Reported by: Mandy McGlothlin
National Freelance Reporter
After six weeks of sitting in the Will County courthouse during the Drew Peterson trial, a lot has been on my mind about the trial process compared to everyday life. In this case, a woman’s life has been lost and it's sickening to me that so many laughs and jokes have been had during this process. I mean, the jurors wearing team shirts and jerseys? This is not what I would want to see in the jury box to decide the fate of my family member. I'm not saying it's not good to laugh but there is a time and place for that.
And what does Drew think about all this? I see him come in day after day and wonder, what is going through his mind when he sees the jury in coordinated outfits and his own defense team arguing with each other? I even saw lead defense attorney Brodsky tell one of his team members to sit down, more than once, as if they were a small child. What was Drew thinking when Brodsky asked the judge to help correct a problem he missed with his own witness, Harry Smith, during jury instructions? All because Brodsky was “surprised” by Smith's answers and he didn't know how to respond. WOW! Wouldn’t it be great if we all had someone else to help correct our actions when we weren’t prepared?
This is a court of law, not a school playground. This is the system we rely on for justice whether it’s for Drew or Kathleen. Unfortunately in this case, it comes down to who said what and when gossip became fact. Sure, it’s easier to say something behind one’s back if you think they won’t hear about it. But, what if the words we spoke could be damaging to our own family? Would you think twice?
Very soon, each juror will have to say what they think about the actions of someone’s sister, brother, mother and father. And say it with 100% certainty. I imagine it will be hard to think about how their conclusions will affect others. Coming back with a guilty verdict is a huge decision that will change the lives of many people. The jurors will have to come to terms with their decision in front of Drew and Kathleen’s family. Perhaps we should all think long and hard about what we say and do the next time we judge someone.
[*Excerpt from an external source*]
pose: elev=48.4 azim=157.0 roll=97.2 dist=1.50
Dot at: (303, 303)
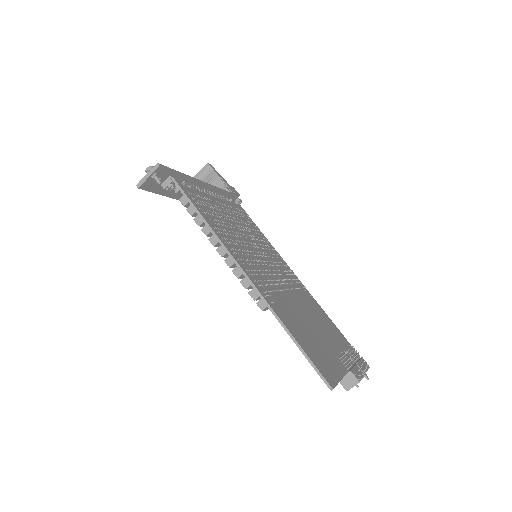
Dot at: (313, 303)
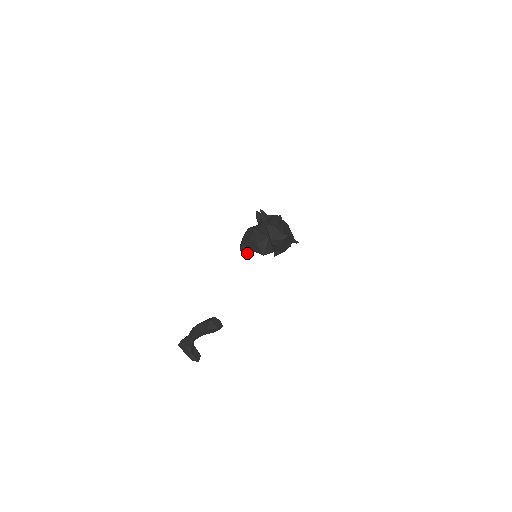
Personally, I was mad at myself after watching the playback of my recent interview on In Session. I felt that I smiled too much while talking about something so serious. Maybe it was nerves, or maybe it was because I told my parents that I would smile at some point to show I was thinking of them. Kind of like Carol Burnett pulling her ear. During the interview I realized how much my words and actions are like promises to be kept.
I've been told by more than one reliable source that Stacy Peterson's case will begin after this trial is over. I truly hope that Stacy will get her day in court no matter the outcome of this trial. But of course things can and will change. More often it seems that promises are easily broken and a hand shake doesn’t mean much. For the jurors assigned to this case, it means more than just a handshake. What they say and do will decide the fate of people’s lives.